Assigned task: Which lines in the records below contain the word "Markdown"? Copy each one out.

Input records:
——
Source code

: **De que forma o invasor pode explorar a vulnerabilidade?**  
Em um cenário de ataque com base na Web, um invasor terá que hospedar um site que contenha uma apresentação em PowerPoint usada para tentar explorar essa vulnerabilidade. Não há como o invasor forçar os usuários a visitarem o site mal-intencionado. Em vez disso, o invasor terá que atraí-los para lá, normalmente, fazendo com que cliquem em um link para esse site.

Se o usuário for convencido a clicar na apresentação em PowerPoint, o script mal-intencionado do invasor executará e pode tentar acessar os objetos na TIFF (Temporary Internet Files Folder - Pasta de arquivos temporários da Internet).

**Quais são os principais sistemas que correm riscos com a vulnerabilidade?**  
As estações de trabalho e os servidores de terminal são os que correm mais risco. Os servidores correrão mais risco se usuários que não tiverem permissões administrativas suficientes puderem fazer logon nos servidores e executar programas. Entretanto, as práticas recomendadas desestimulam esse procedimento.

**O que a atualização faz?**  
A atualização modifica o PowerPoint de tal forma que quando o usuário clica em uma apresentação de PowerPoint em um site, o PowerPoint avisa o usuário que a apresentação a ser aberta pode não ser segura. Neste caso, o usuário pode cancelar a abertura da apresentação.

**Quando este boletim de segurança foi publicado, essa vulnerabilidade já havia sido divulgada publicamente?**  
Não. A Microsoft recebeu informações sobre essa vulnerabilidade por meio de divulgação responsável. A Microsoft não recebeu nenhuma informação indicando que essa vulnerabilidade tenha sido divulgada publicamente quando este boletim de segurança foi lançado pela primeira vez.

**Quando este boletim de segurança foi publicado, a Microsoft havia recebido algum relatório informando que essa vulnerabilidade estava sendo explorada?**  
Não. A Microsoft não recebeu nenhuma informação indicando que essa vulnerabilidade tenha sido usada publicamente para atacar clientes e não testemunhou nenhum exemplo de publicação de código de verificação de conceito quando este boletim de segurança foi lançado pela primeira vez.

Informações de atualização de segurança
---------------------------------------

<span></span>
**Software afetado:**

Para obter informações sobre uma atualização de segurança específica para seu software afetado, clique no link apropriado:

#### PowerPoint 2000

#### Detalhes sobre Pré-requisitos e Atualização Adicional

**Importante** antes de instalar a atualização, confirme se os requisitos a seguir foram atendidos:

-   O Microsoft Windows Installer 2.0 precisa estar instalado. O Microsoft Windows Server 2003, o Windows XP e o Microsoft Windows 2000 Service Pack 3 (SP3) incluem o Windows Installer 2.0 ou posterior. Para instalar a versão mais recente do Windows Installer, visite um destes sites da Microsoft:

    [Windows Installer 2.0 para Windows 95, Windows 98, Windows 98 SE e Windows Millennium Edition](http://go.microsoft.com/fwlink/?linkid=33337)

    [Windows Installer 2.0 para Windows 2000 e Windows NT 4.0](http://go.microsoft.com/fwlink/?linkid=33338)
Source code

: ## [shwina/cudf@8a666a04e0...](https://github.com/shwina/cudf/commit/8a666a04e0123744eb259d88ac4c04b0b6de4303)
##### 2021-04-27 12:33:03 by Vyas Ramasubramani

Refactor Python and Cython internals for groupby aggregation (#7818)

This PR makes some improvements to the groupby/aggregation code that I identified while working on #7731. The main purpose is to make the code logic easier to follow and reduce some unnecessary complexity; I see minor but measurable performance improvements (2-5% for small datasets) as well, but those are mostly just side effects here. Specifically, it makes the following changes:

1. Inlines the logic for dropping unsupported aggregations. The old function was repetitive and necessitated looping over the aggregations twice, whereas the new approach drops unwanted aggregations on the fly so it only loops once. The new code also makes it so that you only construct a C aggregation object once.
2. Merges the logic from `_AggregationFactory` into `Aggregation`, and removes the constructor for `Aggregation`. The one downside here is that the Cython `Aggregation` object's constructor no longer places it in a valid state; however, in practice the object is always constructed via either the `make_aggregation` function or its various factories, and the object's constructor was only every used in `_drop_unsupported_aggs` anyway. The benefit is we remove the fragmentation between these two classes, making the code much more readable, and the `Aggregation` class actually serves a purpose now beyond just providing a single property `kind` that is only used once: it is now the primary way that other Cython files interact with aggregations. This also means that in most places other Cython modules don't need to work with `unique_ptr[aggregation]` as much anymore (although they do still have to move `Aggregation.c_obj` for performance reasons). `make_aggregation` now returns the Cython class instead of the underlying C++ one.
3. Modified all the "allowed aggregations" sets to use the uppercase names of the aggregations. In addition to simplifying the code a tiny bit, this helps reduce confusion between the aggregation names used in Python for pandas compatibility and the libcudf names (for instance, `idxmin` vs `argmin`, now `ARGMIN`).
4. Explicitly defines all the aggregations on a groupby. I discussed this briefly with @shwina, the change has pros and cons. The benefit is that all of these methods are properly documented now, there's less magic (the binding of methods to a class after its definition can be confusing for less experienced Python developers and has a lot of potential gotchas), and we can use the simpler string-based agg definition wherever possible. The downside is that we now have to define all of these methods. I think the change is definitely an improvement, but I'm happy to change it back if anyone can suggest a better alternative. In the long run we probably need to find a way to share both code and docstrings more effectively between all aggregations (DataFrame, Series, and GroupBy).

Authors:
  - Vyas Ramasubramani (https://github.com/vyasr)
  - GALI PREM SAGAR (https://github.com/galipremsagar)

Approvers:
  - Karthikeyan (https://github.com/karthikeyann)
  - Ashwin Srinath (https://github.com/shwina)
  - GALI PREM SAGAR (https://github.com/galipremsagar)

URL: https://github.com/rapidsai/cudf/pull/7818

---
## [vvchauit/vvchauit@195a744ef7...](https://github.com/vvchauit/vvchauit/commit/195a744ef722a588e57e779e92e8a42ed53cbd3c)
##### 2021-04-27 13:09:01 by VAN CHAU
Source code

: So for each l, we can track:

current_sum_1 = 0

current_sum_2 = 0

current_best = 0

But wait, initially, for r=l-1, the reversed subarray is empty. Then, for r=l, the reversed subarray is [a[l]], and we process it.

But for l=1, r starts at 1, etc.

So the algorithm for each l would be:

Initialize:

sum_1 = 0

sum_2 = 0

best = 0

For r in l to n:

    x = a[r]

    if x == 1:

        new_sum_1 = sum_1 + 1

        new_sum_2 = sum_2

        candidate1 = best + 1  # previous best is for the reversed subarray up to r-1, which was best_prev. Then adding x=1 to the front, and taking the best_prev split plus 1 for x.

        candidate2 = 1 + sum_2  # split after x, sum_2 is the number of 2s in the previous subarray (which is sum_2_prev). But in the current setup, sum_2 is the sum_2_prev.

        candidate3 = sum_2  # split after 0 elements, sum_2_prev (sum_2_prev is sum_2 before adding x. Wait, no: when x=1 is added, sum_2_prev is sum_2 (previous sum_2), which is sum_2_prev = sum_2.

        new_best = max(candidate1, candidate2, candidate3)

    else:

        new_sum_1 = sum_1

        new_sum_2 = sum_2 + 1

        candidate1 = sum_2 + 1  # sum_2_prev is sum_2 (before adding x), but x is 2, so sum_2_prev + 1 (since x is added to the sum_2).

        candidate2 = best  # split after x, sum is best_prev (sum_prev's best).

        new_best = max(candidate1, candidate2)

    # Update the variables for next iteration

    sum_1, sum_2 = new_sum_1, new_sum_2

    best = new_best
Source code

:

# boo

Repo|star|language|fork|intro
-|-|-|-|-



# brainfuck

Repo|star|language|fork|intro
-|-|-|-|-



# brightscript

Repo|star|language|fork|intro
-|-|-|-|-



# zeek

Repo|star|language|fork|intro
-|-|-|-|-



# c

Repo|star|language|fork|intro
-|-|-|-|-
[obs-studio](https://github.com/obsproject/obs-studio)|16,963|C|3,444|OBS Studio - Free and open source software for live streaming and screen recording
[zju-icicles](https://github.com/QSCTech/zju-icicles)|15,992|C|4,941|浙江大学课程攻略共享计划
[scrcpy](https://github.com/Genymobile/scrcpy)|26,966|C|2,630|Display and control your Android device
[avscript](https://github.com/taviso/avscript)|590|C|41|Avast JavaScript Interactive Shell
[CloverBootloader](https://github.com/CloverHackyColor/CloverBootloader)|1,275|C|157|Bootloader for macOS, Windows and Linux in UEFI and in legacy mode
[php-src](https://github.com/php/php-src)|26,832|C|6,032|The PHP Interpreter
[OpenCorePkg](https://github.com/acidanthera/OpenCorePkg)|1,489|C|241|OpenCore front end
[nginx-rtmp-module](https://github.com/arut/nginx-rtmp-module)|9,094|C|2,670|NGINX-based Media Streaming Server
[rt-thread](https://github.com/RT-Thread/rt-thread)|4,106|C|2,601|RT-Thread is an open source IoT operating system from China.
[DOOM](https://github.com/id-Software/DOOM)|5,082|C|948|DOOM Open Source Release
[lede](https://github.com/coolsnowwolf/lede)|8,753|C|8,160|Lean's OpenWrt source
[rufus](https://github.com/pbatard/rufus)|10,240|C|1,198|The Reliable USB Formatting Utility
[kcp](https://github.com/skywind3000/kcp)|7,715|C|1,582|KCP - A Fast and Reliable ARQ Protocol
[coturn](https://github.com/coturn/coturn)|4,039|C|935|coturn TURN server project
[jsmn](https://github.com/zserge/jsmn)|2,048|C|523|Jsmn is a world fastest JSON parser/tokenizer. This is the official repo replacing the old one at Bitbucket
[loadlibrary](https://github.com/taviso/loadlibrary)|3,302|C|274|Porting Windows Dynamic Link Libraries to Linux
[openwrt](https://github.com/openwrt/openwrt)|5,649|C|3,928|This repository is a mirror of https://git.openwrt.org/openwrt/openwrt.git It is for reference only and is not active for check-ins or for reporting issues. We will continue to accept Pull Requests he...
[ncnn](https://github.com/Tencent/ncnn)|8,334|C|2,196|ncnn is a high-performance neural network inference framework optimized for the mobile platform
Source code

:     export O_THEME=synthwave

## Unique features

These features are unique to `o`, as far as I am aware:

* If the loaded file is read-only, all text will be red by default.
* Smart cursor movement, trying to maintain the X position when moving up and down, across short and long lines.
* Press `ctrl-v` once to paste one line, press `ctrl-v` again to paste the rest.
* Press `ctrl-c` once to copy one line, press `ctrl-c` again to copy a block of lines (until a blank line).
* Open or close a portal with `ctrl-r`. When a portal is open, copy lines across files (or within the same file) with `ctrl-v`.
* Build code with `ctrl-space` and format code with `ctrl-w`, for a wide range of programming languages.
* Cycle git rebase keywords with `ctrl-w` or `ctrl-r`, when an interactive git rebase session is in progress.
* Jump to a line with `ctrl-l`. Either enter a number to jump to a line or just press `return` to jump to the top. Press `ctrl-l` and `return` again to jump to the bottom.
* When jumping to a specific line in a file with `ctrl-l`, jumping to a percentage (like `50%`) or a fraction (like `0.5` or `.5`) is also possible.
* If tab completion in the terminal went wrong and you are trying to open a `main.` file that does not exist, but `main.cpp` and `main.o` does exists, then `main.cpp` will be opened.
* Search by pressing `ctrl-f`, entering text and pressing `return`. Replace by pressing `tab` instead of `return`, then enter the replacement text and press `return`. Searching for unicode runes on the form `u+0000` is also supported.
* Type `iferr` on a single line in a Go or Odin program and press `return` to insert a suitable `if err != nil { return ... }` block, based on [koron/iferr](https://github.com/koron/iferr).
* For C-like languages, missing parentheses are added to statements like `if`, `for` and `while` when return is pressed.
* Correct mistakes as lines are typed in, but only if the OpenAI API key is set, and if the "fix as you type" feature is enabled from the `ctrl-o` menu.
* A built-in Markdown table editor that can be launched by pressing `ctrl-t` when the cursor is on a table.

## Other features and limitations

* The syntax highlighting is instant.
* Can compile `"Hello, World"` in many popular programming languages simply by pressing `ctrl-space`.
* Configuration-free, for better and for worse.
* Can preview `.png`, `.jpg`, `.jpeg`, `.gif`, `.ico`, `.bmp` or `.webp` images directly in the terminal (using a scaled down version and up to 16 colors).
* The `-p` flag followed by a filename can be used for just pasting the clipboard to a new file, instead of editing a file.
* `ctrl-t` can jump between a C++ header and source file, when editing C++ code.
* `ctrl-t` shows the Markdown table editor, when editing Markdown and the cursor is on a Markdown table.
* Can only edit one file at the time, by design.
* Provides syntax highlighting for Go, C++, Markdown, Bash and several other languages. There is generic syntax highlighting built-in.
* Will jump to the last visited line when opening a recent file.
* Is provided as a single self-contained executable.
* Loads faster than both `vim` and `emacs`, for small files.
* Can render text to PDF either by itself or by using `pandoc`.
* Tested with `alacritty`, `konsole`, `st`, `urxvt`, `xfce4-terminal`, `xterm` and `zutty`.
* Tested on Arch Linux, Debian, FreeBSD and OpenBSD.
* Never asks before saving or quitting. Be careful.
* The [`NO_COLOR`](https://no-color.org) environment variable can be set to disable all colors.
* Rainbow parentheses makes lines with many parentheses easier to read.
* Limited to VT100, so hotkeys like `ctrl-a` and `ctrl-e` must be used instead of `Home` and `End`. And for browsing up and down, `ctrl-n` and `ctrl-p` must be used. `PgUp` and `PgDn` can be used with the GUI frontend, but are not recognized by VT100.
——
Solution to this problem:
* A built-in Markdown table editor that can be launched by pressing `ctrl-t` when the cursor is on a table.
* `ctrl-t` shows the Markdown table editor, when editing Markdown and the cursor is on a Markdown table.
* Provides syntax highlighting for Go, C++, Markdown, Bash and several other languages. There is generic syntax highlighting built-in.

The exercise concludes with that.